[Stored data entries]
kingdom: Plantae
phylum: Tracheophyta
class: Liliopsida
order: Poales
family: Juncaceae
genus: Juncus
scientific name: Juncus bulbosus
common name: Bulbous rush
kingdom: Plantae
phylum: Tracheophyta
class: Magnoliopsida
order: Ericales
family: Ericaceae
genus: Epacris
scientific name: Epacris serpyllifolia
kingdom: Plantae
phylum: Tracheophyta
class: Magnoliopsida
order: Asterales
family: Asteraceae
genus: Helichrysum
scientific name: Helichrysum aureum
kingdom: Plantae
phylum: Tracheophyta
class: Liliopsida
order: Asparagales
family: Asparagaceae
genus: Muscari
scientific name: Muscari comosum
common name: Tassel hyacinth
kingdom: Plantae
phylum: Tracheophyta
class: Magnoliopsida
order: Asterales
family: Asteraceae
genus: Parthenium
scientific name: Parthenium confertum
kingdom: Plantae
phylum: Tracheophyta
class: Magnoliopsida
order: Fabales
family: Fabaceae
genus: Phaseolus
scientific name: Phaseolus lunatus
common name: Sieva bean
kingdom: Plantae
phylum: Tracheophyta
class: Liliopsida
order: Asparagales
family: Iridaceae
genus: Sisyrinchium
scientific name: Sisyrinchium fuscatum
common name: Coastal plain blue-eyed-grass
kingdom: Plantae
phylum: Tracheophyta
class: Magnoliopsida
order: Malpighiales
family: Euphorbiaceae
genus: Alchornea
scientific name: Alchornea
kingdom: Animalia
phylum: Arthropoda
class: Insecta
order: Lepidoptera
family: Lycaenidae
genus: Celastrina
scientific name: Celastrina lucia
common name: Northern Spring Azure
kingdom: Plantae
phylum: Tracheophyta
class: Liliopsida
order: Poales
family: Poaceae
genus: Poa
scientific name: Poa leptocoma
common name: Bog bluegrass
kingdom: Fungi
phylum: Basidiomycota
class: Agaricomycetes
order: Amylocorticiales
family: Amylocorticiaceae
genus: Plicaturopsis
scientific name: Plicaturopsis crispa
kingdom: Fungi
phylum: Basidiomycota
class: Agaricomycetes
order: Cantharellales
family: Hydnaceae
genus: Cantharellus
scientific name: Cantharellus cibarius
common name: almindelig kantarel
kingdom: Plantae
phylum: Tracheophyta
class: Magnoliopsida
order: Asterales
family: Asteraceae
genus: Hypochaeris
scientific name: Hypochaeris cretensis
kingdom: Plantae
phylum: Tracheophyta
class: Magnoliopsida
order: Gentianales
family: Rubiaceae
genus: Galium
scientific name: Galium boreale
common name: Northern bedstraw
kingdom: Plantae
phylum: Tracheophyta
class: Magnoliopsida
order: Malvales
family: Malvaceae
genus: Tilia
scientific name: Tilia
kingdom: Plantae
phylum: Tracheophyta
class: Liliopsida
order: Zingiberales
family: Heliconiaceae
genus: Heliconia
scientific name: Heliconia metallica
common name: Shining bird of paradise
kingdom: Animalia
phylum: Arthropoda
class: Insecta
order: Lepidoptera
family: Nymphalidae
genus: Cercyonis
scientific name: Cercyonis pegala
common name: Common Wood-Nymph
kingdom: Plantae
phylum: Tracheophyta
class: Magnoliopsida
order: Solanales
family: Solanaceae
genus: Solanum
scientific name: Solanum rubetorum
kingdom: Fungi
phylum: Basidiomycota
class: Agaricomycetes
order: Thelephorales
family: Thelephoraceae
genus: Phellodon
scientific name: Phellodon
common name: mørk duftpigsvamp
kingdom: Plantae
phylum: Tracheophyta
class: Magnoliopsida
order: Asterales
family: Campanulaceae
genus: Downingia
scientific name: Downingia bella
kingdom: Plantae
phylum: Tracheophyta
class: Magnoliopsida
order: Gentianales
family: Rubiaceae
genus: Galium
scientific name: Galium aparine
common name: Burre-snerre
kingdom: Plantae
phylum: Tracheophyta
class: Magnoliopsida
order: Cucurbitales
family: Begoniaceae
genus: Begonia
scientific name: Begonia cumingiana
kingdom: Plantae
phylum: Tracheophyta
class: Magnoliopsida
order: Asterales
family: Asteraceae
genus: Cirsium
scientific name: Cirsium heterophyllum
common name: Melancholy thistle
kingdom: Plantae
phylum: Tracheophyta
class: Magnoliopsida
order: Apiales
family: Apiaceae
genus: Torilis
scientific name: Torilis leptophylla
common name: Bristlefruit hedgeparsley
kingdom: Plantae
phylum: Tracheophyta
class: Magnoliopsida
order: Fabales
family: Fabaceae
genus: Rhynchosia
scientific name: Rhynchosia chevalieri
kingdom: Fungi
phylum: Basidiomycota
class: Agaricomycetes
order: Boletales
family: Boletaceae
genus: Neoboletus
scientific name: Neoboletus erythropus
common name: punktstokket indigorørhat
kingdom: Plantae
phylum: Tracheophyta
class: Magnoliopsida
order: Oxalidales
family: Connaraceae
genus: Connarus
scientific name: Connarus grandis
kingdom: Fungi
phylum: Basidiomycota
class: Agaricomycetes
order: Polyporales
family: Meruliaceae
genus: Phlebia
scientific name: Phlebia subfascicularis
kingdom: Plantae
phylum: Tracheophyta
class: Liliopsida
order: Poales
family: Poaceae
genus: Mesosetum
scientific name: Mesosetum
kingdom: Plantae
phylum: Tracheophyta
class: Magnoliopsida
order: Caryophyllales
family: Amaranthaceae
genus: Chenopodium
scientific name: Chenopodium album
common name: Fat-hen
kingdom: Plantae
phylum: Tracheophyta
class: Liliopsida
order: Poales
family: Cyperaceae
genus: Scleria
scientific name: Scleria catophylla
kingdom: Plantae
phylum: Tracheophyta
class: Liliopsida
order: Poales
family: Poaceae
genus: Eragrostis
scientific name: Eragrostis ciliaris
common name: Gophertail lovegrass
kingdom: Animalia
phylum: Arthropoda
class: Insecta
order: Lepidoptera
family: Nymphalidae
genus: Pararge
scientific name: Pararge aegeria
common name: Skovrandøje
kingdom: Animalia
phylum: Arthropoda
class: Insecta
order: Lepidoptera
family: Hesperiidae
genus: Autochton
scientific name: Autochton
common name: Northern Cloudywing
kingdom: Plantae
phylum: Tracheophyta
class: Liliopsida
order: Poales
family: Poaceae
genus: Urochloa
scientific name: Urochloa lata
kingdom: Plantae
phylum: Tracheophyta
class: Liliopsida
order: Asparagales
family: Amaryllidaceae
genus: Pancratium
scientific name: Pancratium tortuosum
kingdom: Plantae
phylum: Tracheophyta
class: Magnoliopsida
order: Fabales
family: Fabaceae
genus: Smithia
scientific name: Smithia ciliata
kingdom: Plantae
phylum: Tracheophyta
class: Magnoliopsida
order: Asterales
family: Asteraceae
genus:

* TASK DIRECTIONS *
Lay out every line from all of the items above as a numbered list, omitting any blank lines.

* FULL SOLUTION *
1. kingdom: Plantae
2. phylum: Tracheophyta
3. class: Liliopsida
4. order: Poales
5. family: Juncaceae
6. genus: Juncus
7. scientific name: Juncus bulbosus
8. common name: Bulbous rush
9. kingdom: Plantae
10. phylum: Tracheophyta
11. class: Magnoliopsida
12. order: Ericales
13. family: Ericaceae
14. genus: Epacris
15. scientific name: Epacris serpyllifolia
16. kingdom: Plantae
17. phylum: Tracheophyta
18. class: Magnoliopsida
19. order: Asterales
20. family: Asteraceae
21. genus: Helichrysum
22. scientific name: Helichrysum aureum
23. kingdom: Plantae
24. phylum: Tracheophyta
25. class: Liliopsida
26. order: Asparagales
27. family: Asparagaceae
28. genus: Muscari
29. scientific name: Muscari comosum
30. common name: Tassel hyacinth
31. kingdom: Plantae
32. phylum: Tracheophyta
33. class: Magnoliopsida
34. order: Asterales
35. family: Asteraceae
36. genus: Parthenium
37. scientific name: Parthenium confertum
38. kingdom: Plantae
39. phylum: Tracheophyta
40. class: Magnoliopsida
41. order: Fabales
42. family: Fabaceae
43. genus: Phaseolus
44. scientific name: Phaseolus lunatus
45. common name: Sieva bean
46. kingdom: Plantae
47. phylum: Tracheophyta
48. class: Liliopsida
49. order: Asparagales
50. family: Iridaceae
51. genus: Sisyrinchium
52. scientific name: Sisyrinchium fuscatum
53. common name: Coastal plain blue-eyed-grass
54. kingdom: Plantae
55. phylum: Tracheophyta
56. class: Magnoliopsida
57. order: Malpighiales
58. family: Euphorbiaceae
59. genus: Alchornea
60. scientific name: Alchornea
61. kingdom: Animalia
62. phylum: Arthropoda
63. class: Insecta
64. order: Lepidoptera
65. family: Lycaenidae
66. genus: Celastrina
67. scientific name: Celastrina lucia
68. common name: Northern Spring Azure
69. kingdom: Plantae
70. phylum: Tracheophyta
71. class: Liliopsida
72. order: Poales
73. family: Poaceae
74. genus: Poa
75. scientific name: Poa leptocoma
76. common name: Bog bluegrass
77. kingdom: Fungi
78. phylum: Basidiomycota
79. class: Agaricomycetes
80. order: Amylocorticiales
81. family: Amylocorticiaceae
82. genus: Plicaturopsis
83. scientific name: Plicaturopsis crispa
84. kingdom: Fungi
85. phylum: Basidiomycota
86. class: Agaricomycetes
87. order: Cantharellales
88. family: Hydnaceae
89. genus: Cantharellus
90. scientific name: Cantharellus cibarius
91. common name: almindelig kantarel
92. kingdom: Plantae
93. phylum: Tracheophyta
94. class: Magnoliopsida
95. order: Asterales
96. family: Asteraceae
97. genus: Hypochaeris
98. scientific name: Hypochaeris cretensis
99. kingdom: Plantae
100. phylum: Tracheophyta
101. class: Magnoliopsida
102. order: Gentianales
103. family: Rubiaceae
104. genus: Galium
105. scientific name: Galium boreale
106. common name: Northern bedstraw
107. kingdom: Plantae
108. phylum: Tracheophyta
109. class: Magnoliopsida
110. order: Malvales
111. family: Malvaceae
112. genus: Tilia
113. scientific name: Tilia
114. kingdom: Plantae
115. phylum: Tracheophyta
116. class: Liliopsida
117. order: Zingiberales
118. family: Heliconiaceae
119. genus: Heliconia
120. scientific name: Heliconia metallica
121. common name: Shining bird of paradise
122. kingdom: Animalia
123. phylum: Arthropoda
124. class: Insecta
125. order: Lepidoptera
126. family: Nymphalidae
127. genus: Cercyonis
128. scientific name: Cercyonis pegala
129. common name: Common Wood-Nymph
130. kingdom: Plantae
131. phylum: Tracheophyta
132. class: Magnoliopsida
133. order: Solanales
134. family: Solanaceae
135. genus: Solanum
136. scientific name: Solanum rubetorum
137. kingdom: Fungi
138. phylum: Basidiomycota
139. class: Agaricomycetes
140. order: Thelephorales
141. family: Thelephoraceae
142. genus: Phellodon
143. scientific name: Phellodon
144. common name: mørk duftpigsvamp
145. kingdom: Plantae
146. phylum: Tracheophyta
147. class: Magnoliopsida
148. order: Asterales
149. family: Campanulaceae
150. genus: Downingia
151. scientific name: Downingia bella
152. kingdom: Plantae
153. phylum: Tracheophyta
154. class: Magnoliopsida
155. order: Gentianales
156. family: Rubiaceae
157. genus: Galium
158. scientific name: Galium aparine
159. common name: Burre-snerre
160. kingdom: Plantae
161. phylum: Tracheophyta
162. class: Magnoliopsida
163. order: Cucurbitales
164. family: Begoniaceae
165. genus: Begonia
166. scientific name: Begonia cumingiana
167. kingdom: Plantae
168. phylum: Tracheophyta
169. class: Magnoliopsida
170. order: Asterales
171. family: Asteraceae
172. genus: Cirsium
173. scientific name: Cirsium heterophyllum
174. common name: Melancholy thistle
175. kingdom: Plantae
176. phylum: Tracheophyta
177. class: Magnoliopsida
178. order: Apiales
179. family: Apiaceae
180. genus: Torilis
181. scientific name: Torilis leptophylla
182. common name: Bristlefruit hedgeparsley
183. kingdom: Plantae
184. phylum: Tracheophyta
185. class: Magnoliopsida
186. order: Fabales
187. family: Fabaceae
188. genus: Rhynchosia
189. scientific name: Rhynchosia chevalieri
190. kingdom: Fungi
191. phylum: Basidiomycota
192. class: Agaricomycetes
193. order: Boletales
194. family: Boletaceae
195. genus: Neoboletus
196. scientific name: Neoboletus erythropus
197. common name: punktstokket indigorørhat
198. kingdom: Plantae
199. phylum: Tracheophyta
200. class: Magnoliopsida
201. order: Oxalidales
202. family: Connaraceae
203. genus: Connarus
204. scientific name: Connarus grandis
205. kingdom: Fungi
206. phylum: Basidiomycota
207. class: Agaricomycetes
208. order: Polyporales
209. family: Meruliaceae
210. genus: Phlebia
211. scientific name: Phlebia subfascicularis
212. kingdom: Plantae
213. phylum: Tracheophyta
214. class: Liliopsida
215. order: Poales
216. family: Poaceae
217. genus: Mesosetum
218. scientific name: Mesosetum
219. kingdom: Plantae
220. phylum: Tracheophyta
221. class: Magnoliopsida
222. order: Caryophyllales
223. family: Amaranthaceae
224. genus: Chenopodium
225. scientific name: Chenopodium album
226. common name: Fat-hen
227. kingdom: Plantae
228. phylum: Tracheophyta
229. class: Liliopsida
230. order: Poales
231. family: Cyperaceae
232. genus: Scleria
233. scientific name: Scleria catophylla
234. kingdom: Plantae
235. phylum: Tracheophyta
236. class: Liliopsida
237. order: Poales
238. family: Poaceae
239. genus: Eragrostis
240. scientific name: Eragrostis ciliaris
241. common name: Gophertail lovegrass
242. kingdom: Animalia
243. phylum: Arthropoda
244. class: Insecta
245. order: Lepidoptera
246. family: Nymphalidae
247. genus: Pararge
248. scientific name: Pararge aegeria
249. common name: Skovrandøje
250. kingdom: Animalia
251. phylum: Arthropoda
252. class: Insecta
253. order: Lepidoptera
254. family: Hesperiidae
255. genus: Autochton
256. scientific name: Autochton
257. common name: Northern Cloudywing
258. kingdom: Plantae
259. phylum: Tracheophyta
260. class: Liliopsida
261. order: Poales
262. family: Poaceae
263. genus: Urochloa
264. scientific name: Urochloa lata
265. kingdom: Plantae
266. phylum: Tracheophyta
267. class: Liliopsida
268. order: Asparagales
269. family: Amaryllidaceae
270. genus: Pancratium
271. scientific name: Pancratium tortuosum
272. kingdom: Plantae
273. phylum: Tracheophyta
274. class: Magnoliopsida
275. order: Fabales
276. family: Fabaceae
277. genus: Smithia
278. scientific name: Smithia ciliata
279. kingdom: Plantae
280. phylum: Tracheophyta
281. class: Magnoliopsida
282. order: Asterales
283. family: Asteraceae
284. genus:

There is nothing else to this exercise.